The information in Wax is structured hierarchically with the levels being a shelf (owned by a publisher) containing books (each owned by an editor) consisting of chapters (each owned by an author). Thus if a primary care physician wants the latest advice on the conditions under which a patient with gout should be referred to hospital, he will draw from the Wax shelf the book on rheumatology and consult the chapter on gout. This chapter will have been written by a leading specialist and will be updated as necessary (typically every few years); the editor's job is quality control, principally choosing the experts and ensuring proper peer review.
As a solution was sought rapidly, an initial attempt at protection using digital signatures was undertaken using materials ready to hand - SHA, RSA, and X.509 [X509]. This decision was influenced by the fact that RSA with exponent 3 has just been accepted as the European standard for healthcare signatures. The X.509 hierarchy was founded on a Wax-root key, whose public component is embedded in the Wax browser software; Wax-root signatures certify keys of medical publishers (the Wax-centre for treatment protocols, the British Medical Journal, the Department of Health, individual hospital trusts, etc.) and the publishers in turn certify the keys of editors and authors.

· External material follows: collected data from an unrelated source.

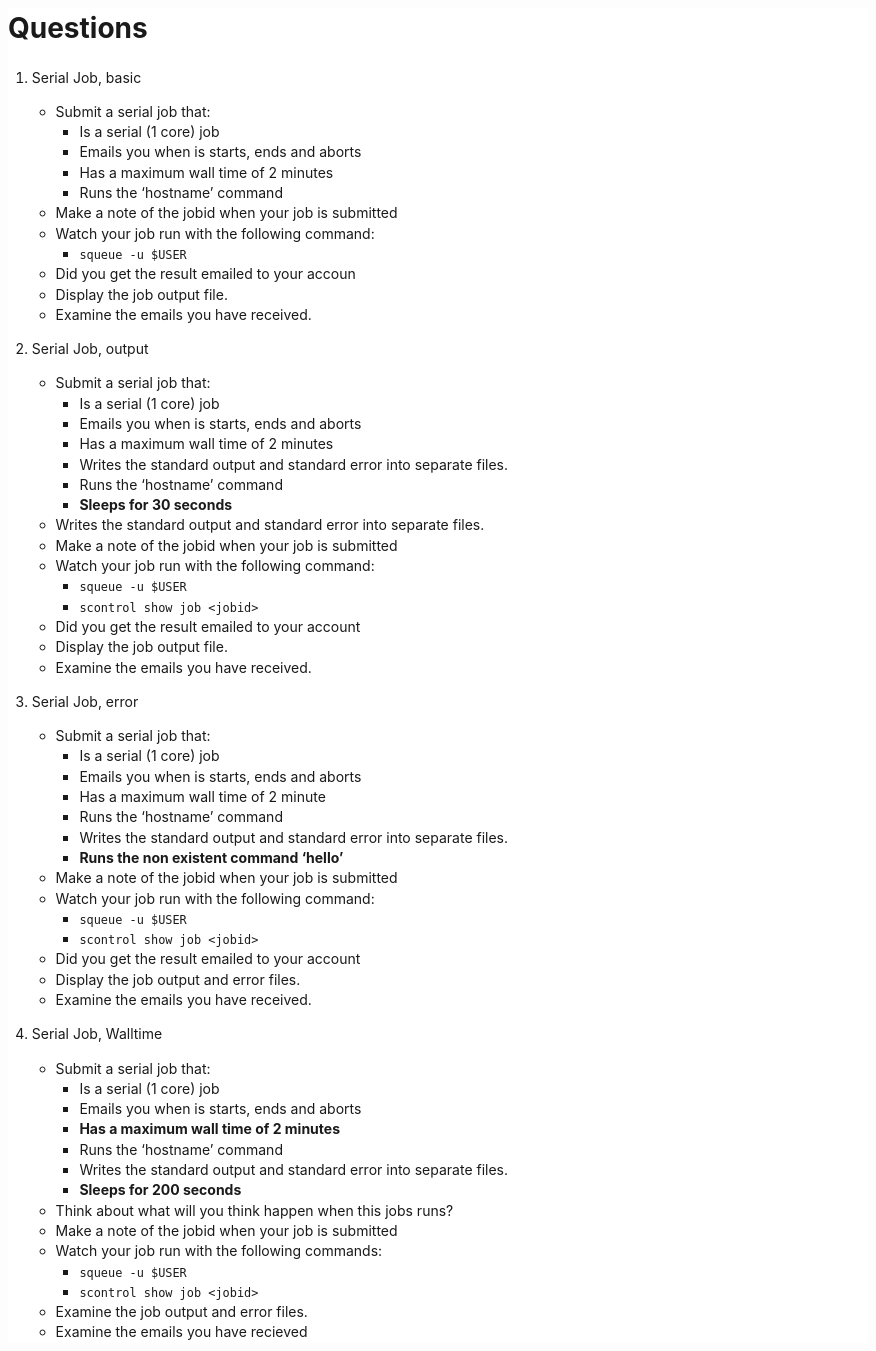 # Questions 

1. Serial Job, basic
   - Submit a serial job that:
     * Is a serial (1 core) job 
     * Emails you when is starts, ends and aborts
     * Has a maximum wall time of 2 minutes
     * Runs the ‘hostname’ command
   - Make a note of the jobid when your job is submitted
   - Watch your job run with the following command:
     * `squeue -u $USER`
   - Did you get the result emailed to your accoun
   - Display the job output file.
   - Examine the emails you have received.  
     
       
2. Serial Job, output
   - Submit a serial job that: 
     * Is a serial (1 core) job 
     * Emails you when is starts, ends and aborts
     * Has a maximum wall time of 2 minutes
     * Writes the standard output and standard error into separate files.
     * Runs the ‘hostname’ command
     * **Sleeps for 30 seconds**
   - Writes the standard output and standard error into separate files.
   - Make a note of the jobid when your job is submitted
   - Watch your job run with the following command:
     * `squeue -u $USER`
     * `scontrol show job <jobid>`
   - Did you get the result emailed to your account
   - Display the job output file.
   - Examine the emails you have received.


3. Serial Job, error
   - Submit a serial job that:
     * Is a serial (1 core) job 
     * Emails you when is starts, ends and aborts
     * Has a maximum wall time of 2 minute
     * Runs the ‘hostname’ command
     * Writes the standard output and standard error into separate files.
     * **Runs the non existent command ‘hello’**
   - Make a note of the jobid when your job is submitted
   - Watch your job run with the following command: 
      * `squeue -u $USER`
      * `scontrol show job <jobid>`
   - Did you get the result emailed to your account
   - Display the job output and error files. 
   - Examine the emails you have received.
 
4. Serial Job, Walltime
    - Submit a serial job that:
      * Is a serial (1 core) job 
      * Emails you when is starts, ends and aborts
      * **Has a maximum wall time of 2 minutes**
      * Runs the ‘hostname’ command
      * Writes the standard output and standard error into separate files.
      * **Sleeps for 200 seconds**
   - Think about what will you think happen when this jobs runs?
   - Make a note of the jobid when your job is submitted 
   - Watch your job run with the following commands:
      * `squeue -u $USER`
      * `scontrol show job <jobid>`
   - Examine the job output and error files.
   - Examine the emails you have recieved
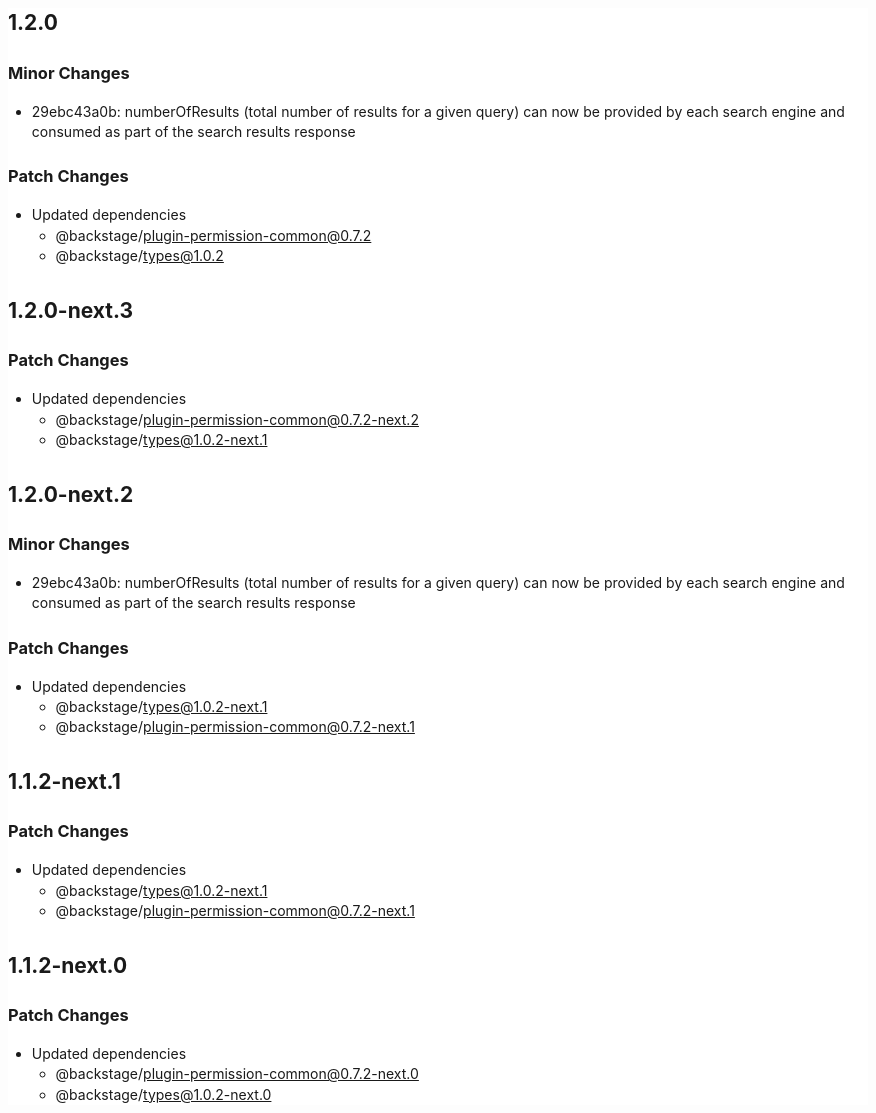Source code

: ## 1.2.0

### Minor Changes

- 29ebc43a0b: numberOfResults (total number of results for a given query) can now be provided by each search engine and consumed as part of the search results response

### Patch Changes

- Updated dependencies
  - @backstage/plugin-permission-common@0.7.2
  - @backstage/types@1.0.2

## 1.2.0-next.3

### Patch Changes

- Updated dependencies
  - @backstage/plugin-permission-common@0.7.2-next.2
  - @backstage/types@1.0.2-next.1

## 1.2.0-next.2

### Minor Changes

- 29ebc43a0b: numberOfResults (total number of results for a given query) can now be provided by each search engine and consumed as part of the search results response

### Patch Changes

- Updated dependencies
  - @backstage/types@1.0.2-next.1
  - @backstage/plugin-permission-common@0.7.2-next.1

## 1.1.2-next.1

### Patch Changes

- Updated dependencies
  - @backstage/types@1.0.2-next.1
  - @backstage/plugin-permission-common@0.7.2-next.1

## 1.1.2-next.0

### Patch Changes

- Updated dependencies
  - @backstage/plugin-permission-common@0.7.2-next.0
  - @backstage/types@1.0.2-next.0
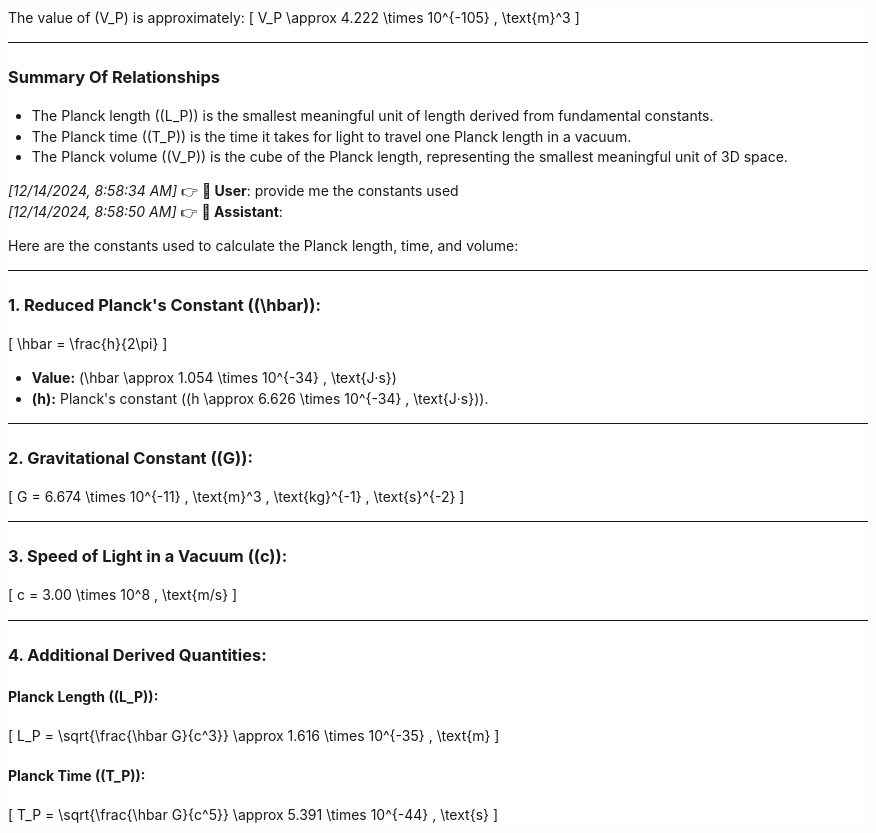 The value of \(V_P\) is approximately:
\[
V_P \approx 4.222 \times 10^{-105} \, \text{m}^3
\]

---

### **Summary Of Relationships**
- The Planck length (\(L_P\)) is the smallest meaningful unit of length derived from fundamental constants.
- The Planck time (\(T_P\)) is the time it takes for light to travel one Planck length in a vacuum.
- The Planck volume (\(V_P\)) is the cube of the Planck length, representing the smallest meaningful unit of 3D space.<br>

<i>[12/14/2024, 8:58:34 AM]</i> 👉 <b>👤 User</b>: provide me the constants used<br>
<i>[12/14/2024, 8:58:50 AM]</i> 👉 <b>🤖 Assistant</b>: 

Here are the constants used to calculate the Planck length, time, and volume:

---

### **1. Reduced Planck's Constant (\(\hbar\)):**
\[
\hbar = \frac{h}{2\pi}
\]
- **Value:** \(\hbar \approx 1.054 \times 10^{-34} \, \text{J·s}\)
- **\(h\):** Planck's constant (\(h \approx 6.626 \times 10^{-34} \, \text{J·s}\)).

---

### **2. Gravitational Constant (\(G\)):**
\[
G = 6.674 \times 10^{-11} \, \text{m}^3 \, \text{kg}^{-1} \, \text{s}^{-2}
\]

---

### **3. Speed of Light in a Vacuum (\(c\)):**
\[
c = 3.00 \times 10^8 \, \text{m/s}
\]

---

### **4. Additional Derived Quantities:**

#### Planck Length (\(L_P\)):
\[
L_P = \sqrt{\frac{\hbar G}{c^3}} \approx 1.616 \times 10^{-35} \, \text{m}
\]

#### Planck Time (\(T_P\)):
\[
T_P = \sqrt{\frac{\hbar G}{c^5}} \approx 5.391 \times 10^{-44} \, \text{s}
\]
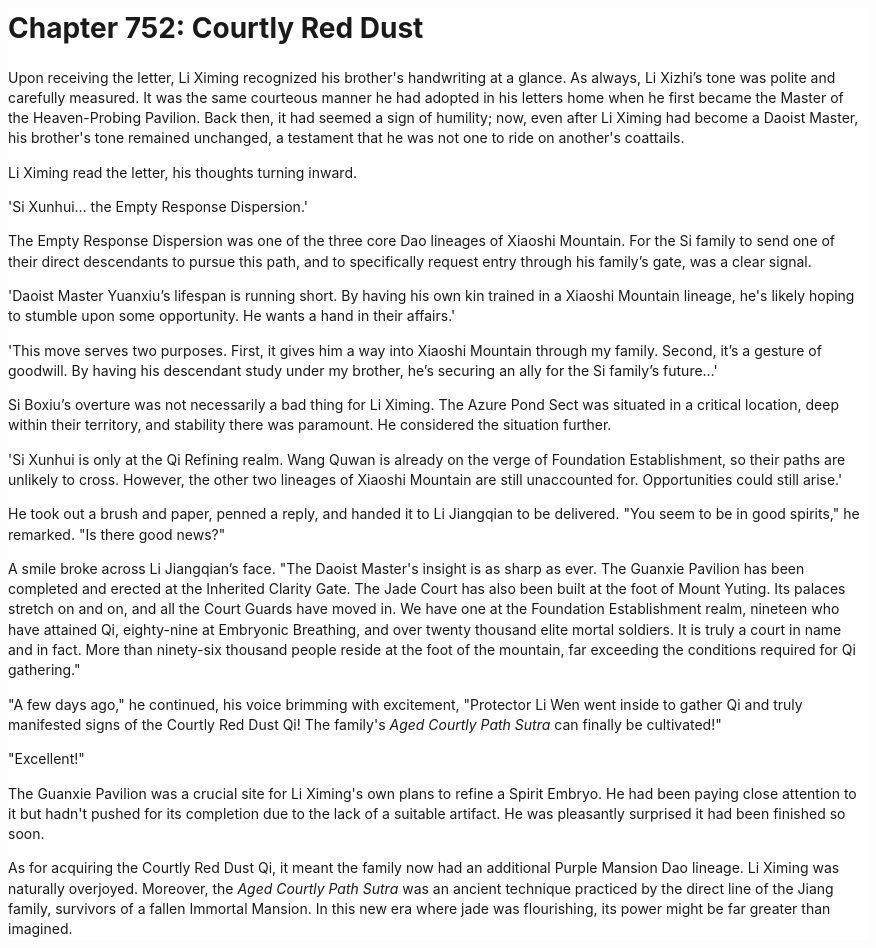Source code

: # Chapter 752: Courtly Red Dust

Upon receiving the letter, Li Ximing recognized his brother's handwriting at a glance. As always, Li Xizhi’s tone was polite and carefully measured. It was the same courteous manner he had adopted in his letters home when he first became the Master of the Heaven-Probing Pavilion. Back then, it had seemed a sign of humility; now, even after Li Ximing had become a Daoist Master, his brother's tone remained unchanged, a testament that he was not one to ride on another's coattails.

Li Ximing read the letter, his thoughts turning inward.

'Si Xunhui... the Empty Response Dispersion.'

The Empty Response Dispersion was one of the three core Dao lineages of Xiaoshi Mountain. For the Si family to send one of their direct descendants to pursue this path, and to specifically request entry through his family’s gate, was a clear signal.

'Daoist Master Yuanxiu’s lifespan is running short. By having his own kin trained in a Xiaoshi Mountain lineage, he's likely hoping to stumble upon some opportunity. He wants a hand in their affairs.'

'This move serves two purposes. First, it gives him a way into Xiaoshi Mountain through my family. Second, it’s a gesture of goodwill. By having his descendant study under my brother, he’s securing an ally for the Si family’s future…'

Si Boxiu’s overture was not necessarily a bad thing for Li Ximing. The Azure Pond Sect was situated in a critical location, deep within their territory, and stability there was paramount. He considered the situation further.

'Si Xunhui is only at the Qi Refining realm. Wang Quwan is already on the verge of Foundation Establishment, so their paths are unlikely to cross. However, the other two lineages of Xiaoshi Mountain are still unaccounted for. Opportunities could still arise.'

He took out a brush and paper, penned a reply, and handed it to Li Jiangqian to be delivered. "You seem to be in good spirits," he remarked. "Is there good news?"

A smile broke across Li Jiangqian’s face. "The Daoist Master's insight is as sharp as ever. The Guanxie Pavilion has been completed and erected at the Inherited Clarity Gate. The Jade Court has also been built at the foot of Mount Yuting. Its palaces stretch on and on, and all the Court Guards have moved in. We have one at the Foundation Establishment realm, nineteen who have attained Qi, eighty-nine at Embryonic Breathing, and over twenty thousand elite mortal soldiers. It is truly a court in name and in fact. More than ninety-six thousand people reside at the foot of the mountain, far exceeding the conditions required for Qi gathering."

"A few days ago," he continued, his voice brimming with excitement, "Protector Li Wen went inside to gather Qi and truly manifested signs of the Courtly Red Dust Qi! The family's *Aged Courtly Path Sutra* can finally be cultivated!"

"Excellent!"

The Guanxie Pavilion was a crucial site for Li Ximing's own plans to refine a Spirit Embryo. He had been paying close attention to it but hadn't pushed for its completion due to the lack of a suitable artifact. He was pleasantly surprised it had been finished so soon.

As for acquiring the Courtly Red Dust Qi, it meant the family now had an additional Purple Mansion Dao lineage. Li Ximing was naturally overjoyed. Moreover, the *Aged Courtly Path Sutra* was an ancient technique practiced by the direct line of the Jiang family, survivors of a fallen Immortal Mansion. In this new era where jade was flourishing, its power might be far greater than imagined.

As we did not know the optimum granularity of the signed objects, and had an operational requirement to open already cached books quickly, we also implemented a secondary protection mechanism whereby the book index contained (invisibly to the human reader) the SHA hashes of each chapter, and each shelf catalogue similarly contained hashes of book indexes. Thus a given book can be verified by means of its editor's signature, and also by reference to the publisher's catalogue. There is also considerable machinery to deal with trusted distribution of the Wax software, trusted updating of local catalogues, and trusted collection of public keys from authors, none of which concern us here.